◆ TO DO: Please reproduce each line of the data below as it stands.

** SOURCE INFORMATION follows **

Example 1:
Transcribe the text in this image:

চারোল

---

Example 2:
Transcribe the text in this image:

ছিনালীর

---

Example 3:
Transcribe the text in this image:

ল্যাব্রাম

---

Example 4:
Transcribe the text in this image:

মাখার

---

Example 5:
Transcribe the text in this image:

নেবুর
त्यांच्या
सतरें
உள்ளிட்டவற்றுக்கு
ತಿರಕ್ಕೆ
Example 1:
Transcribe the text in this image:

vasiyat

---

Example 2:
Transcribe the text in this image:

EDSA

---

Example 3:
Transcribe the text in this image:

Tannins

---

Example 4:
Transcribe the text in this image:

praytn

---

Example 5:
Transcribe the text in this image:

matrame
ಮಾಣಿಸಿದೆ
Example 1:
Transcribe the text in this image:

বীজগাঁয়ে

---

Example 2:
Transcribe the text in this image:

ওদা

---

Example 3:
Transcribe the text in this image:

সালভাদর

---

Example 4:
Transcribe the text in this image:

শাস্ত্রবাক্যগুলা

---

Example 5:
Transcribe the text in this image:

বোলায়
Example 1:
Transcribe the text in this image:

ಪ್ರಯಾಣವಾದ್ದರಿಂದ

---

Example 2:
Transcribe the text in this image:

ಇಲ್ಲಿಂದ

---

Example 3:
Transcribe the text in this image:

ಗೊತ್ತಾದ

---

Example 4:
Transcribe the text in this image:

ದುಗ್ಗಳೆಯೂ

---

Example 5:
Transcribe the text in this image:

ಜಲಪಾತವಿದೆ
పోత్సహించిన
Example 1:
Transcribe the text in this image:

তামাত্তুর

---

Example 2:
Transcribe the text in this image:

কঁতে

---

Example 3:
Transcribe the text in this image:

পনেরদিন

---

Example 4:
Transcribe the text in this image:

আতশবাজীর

** End of SOURCE INFORMATION **

◆ SOLUTION BELOW:
Example 1:
Transcribe the text in this image:

চারোল

---

Example 2:
Transcribe the text in this image:

ছিনালীর

---

Example 3:
Transcribe the text in this image:

ল্যাব্রাম

---

Example 4:
Transcribe the text in this image:

মাখার

---

Example 5:
Transcribe the text in this image:

নেবুর
त्यांच्या
सतरें
உள்ளிட்டவற்றுக்கு
ತಿರಕ್ಕೆ
Example 1:
Transcribe the text in this image:

vasiyat

---

Example 2:
Transcribe the text in this image:

EDSA

---

Example 3:
Transcribe the text in this image:

Tannins

---

Example 4:
Transcribe the text in this image:

praytn

---

Example 5:
Transcribe the text in this image:

matrame
ಮಾಣಿಸಿದೆ
Example 1:
Transcribe the text in this image:

বীজগাঁয়ে

---

Example 2:
Transcribe the text in this image:

ওদা

---

Example 3:
Transcribe the text in this image:

সালভাদর

---

Example 4:
Transcribe the text in this image:

শাস্ত্রবাক্যগুলা

---

Example 5:
Transcribe the text in this image:

বোলায়
Example 1:
Transcribe the text in this image:

ಪ್ರಯಾಣವಾದ್ದರಿಂದ

---

Example 2:
Transcribe the text in this image:

ಇಲ್ಲಿಂದ

---

Example 3:
Transcribe the text in this image:

ಗೊತ್ತಾದ

---

Example 4:
Transcribe the text in this image:

ದುಗ್ಗಳೆಯೂ

---

Example 5:
Transcribe the text in this image:

ಜಲಪಾತವಿದೆ
పోత్సహించిన
Example 1:
Transcribe the text in this image:

তামাত্তুর

---

Example 2:
Transcribe the text in this image:

কঁতে

---

Example 3:
Transcribe the text in this image:

পনেরদিন

---

Example 4:
Transcribe the text in this image:

আতশবাজীর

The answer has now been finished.